Obey At Any Cost Milgram’s Famous Experiment
In 1963, Stanley Milgram of Yale University conducted an experiment based on obedience. He wanted to demonstrate how to cause one individual to order a second person to physically hurt a third one without anyone getting hurt. Milgram believed that humans have a tendency of obeying others who are in a higher position of authority. He designed a shock generator starting from the lowest of 30volts, increasing to 15-volt intervals, to its highest power of 450-volts.Ads were placed to catch the public’s attention and get subjects to participate in a study about memory and learning. A total of 40 males ranging from the ages of 20 to 40 years old participated in this experiment and were paid $4.50 for just showing up. Besides the 40 subjects there were two others who participated as well, one played as another subject and the second one played as the experimenter. The subject who played the learner had his arms strapped down and was able to reach for the buttons labeled a, b, c, and d in order to answer
questions from the teacher that was in a different room. The teacher had to read out loud many word pairs for the learner to memorize. When the learner responded incorrectly or when he didn’t answer at all the experimenter gave orders to the teacher to shock the learner and increase the voltage each time. What they didn’t know was that no shocks were truly being delivered, that’s how realistic this experiment was.
Results
Every subject reached up to 300-volts, 14 of them defied orders and quit before reaching 450-volts, 26 of them followed through until reaching the maximum voltage. Although the subjects obeyed, they were all showing signs of stress and were highly upset with the experimenter. Milgram was concerned some subjects could suffer from psychological distress from having to shock another person so he explained the purpose of this experiment and the findings towards it.

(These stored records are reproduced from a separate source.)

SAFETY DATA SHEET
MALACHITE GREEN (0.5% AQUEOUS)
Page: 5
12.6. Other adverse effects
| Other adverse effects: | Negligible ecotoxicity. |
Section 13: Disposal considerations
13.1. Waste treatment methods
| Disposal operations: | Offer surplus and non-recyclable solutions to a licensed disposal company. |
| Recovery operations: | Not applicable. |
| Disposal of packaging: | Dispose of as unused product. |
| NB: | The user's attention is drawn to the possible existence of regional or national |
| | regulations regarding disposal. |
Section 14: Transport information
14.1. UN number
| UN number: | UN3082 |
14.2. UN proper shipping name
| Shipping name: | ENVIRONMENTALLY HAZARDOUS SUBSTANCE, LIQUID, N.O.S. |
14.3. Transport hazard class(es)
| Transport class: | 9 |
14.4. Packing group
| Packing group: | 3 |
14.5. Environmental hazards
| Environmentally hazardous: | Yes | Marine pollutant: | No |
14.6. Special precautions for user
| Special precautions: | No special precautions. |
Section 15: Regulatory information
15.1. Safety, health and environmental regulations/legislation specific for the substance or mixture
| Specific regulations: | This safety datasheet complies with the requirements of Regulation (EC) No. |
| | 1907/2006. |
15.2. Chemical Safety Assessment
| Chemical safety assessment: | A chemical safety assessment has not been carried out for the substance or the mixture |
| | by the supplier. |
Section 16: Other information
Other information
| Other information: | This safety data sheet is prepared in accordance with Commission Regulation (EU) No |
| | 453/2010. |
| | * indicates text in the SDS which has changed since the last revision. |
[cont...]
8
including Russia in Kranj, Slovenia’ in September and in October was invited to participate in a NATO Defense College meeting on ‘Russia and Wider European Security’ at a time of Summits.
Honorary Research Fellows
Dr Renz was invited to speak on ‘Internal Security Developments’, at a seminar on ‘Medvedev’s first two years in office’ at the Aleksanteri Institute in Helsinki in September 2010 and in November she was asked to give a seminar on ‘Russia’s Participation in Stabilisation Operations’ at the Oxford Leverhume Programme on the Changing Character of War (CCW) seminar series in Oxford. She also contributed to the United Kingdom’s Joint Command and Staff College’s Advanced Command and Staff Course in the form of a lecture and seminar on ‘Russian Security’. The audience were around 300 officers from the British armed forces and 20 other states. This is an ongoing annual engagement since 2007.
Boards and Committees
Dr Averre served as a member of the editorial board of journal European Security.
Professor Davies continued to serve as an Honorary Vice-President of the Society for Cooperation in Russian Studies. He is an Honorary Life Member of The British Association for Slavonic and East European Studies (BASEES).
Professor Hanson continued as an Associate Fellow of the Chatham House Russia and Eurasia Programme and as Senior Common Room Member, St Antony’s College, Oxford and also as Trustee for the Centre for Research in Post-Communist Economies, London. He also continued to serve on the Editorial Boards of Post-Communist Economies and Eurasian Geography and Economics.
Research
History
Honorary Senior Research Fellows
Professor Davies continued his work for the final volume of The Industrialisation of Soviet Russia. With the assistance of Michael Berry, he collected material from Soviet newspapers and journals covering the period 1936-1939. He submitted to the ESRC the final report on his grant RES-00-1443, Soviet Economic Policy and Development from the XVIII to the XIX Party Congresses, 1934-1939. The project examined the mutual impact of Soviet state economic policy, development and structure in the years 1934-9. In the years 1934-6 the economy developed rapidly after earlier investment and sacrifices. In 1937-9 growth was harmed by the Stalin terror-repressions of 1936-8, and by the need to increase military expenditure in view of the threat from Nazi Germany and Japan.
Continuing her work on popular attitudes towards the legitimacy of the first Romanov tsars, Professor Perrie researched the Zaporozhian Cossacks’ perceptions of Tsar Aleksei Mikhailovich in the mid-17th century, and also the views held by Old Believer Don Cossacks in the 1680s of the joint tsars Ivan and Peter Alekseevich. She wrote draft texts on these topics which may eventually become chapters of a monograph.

First was how the subjects had strength to obey commands and secondly how he noticed extreme tension and anxiety from having to obey the experimenter. A psychiatrist interviewed all 40 subjects that were uncomfortable during the study and none of them suffered any long-term effects.
Interesting Findings
Milgram also conducted further experiments that promote or limit obedience. He found that in one of them the physical and emotional distance of the victim from the teacher altered the amount of obedience with the highest level of 93% on the voltage scale just by having the learner be in a different room. Then when the learner was in the same room as the subject, the subject forced the learner’s hand onto the shock plate and the rate of obedience dropped by 30%. To end this on a positive note, when the subjects were allowed to punish the learner, nobody pressed the switch no higher than 45volts.